消化に時間がかかる穀物を主食としてきた日本人の小腸は長い。一方、消化のいい肉を主食としてきた欧米人は小腸が短い。
「ですから日本人は欧米人に比べて、胴が長い。でも、消化に時間がかかる食事のおかげで腸の筋肉をよく動かす、腸トレを自然と行っていたのです」(理化学研究所・特別招聘研究員の辨野義己さん、以下「」内同)
つまり腸を鍛えるには、消化に時間がかかるものを選ぶことが重要で、それが食物繊維だ。

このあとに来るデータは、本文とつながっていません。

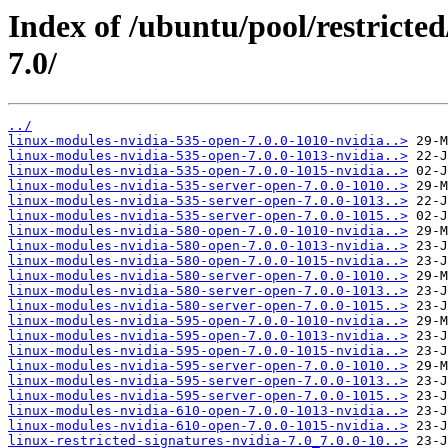
Index of /ubuntu/pool/restricted
7.0/
../
linux-modules-nvidia-535-open-7.0.0-1010-nvidia..>
linux-modules-nvidia-535-open-7.0.0-1013-nvidia..>
linux-modules-nvidia-535-open-7.0.0-1015-nvidia..>
linux-modules-nvidia-535-server-open-7.0.0-1010..>
linux-modules-nvidia-535-server-open-7.0.0-1013..>
linux-modules-nvidia-535-server-open-7.0.0-1015..>
linux-modules-nvidia-580-open-7.0.0-1010-nvidia..>
linux-modules-nvidia-580-open-7.0.0-1013-nvidia..>
linux-modules-nvidia-580-open-7.0.0-1015-nvidia..>
linux-modules-nvidia-580-server-open-7.0.0-1010..>
linux-modules-nvidia-580-server-open-7.0.0-1013..>
linux-modules-nvidia-580-server-open-7.0.0-1015..>
linux-modules-nvidia-595-open-7.0.0-1010-nvidia..>
linux-modules-nvidia-595-open-7.0.0-1013-nvidia..>
linux-modules-nvidia-595-open-7.0.0-1015-nvidia..>
linux-modules-nvidia-595-server-open-7.0.0-1010..>
linux-modules-nvidia-595-server-open-7.0.0-1013..>
linux-modules-nvidia-595-server-open-7.0.0-1015..>
linux-modules-nvidia-610-open-7.0.0-1013-nvidia..>
linux-modules-nvidia-610-open-7.0.0-1015-nvidia..>
linux-restricted-signatures-nvidia-7.0_7.0.0-10..>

「食物繊維は人間の消化酵素で消化されない難消化性成分の総称。栄養素ではないけど“第6の栄養素”といわれるほど、腸にとって重要であることが明らかになっています」
食物繊維には「不溶性食物繊維」と「水溶性食物繊維」がある。
不溶性食物繊維は水に溶けない繊維。水分を吸収して腸を刺激し、排便を促す効果がある。水分不足だと大便が硬くなることがあるので、便秘のときは摂りすぎに注意が必要だ。
不溶性食物繊維が多い食べ物は、可食部100gあたりの乾燥きくらげ57.4g、切り干し大根20.7g、オートミール9.4g、栗6.6g、ライ麦パン5.6g、かぼちゃ2.8g、枝豆5gなど。
水溶性食物繊維は水に溶ける繊維。ぬるぬるしていて、大便をスムーズに出す働きがあり、やせ菌のエサにもなる。
水溶性食物繊維が多い食べ物は、乾燥ひじき43.3g、乾燥わかめ32.7g、らっきょう21.3g、モロヘイヤ5.9g、ごぼう5.7g、しいたけ3.5g、なめこ3.3gなどだ。
不溶性食物繊維と水溶性食物繊維の理想的な摂取は、2:1の割合で、1日の摂取目標量は17g。どの食品が不溶性で、どれが水溶性なのかを知って、上手に摂り入れたい。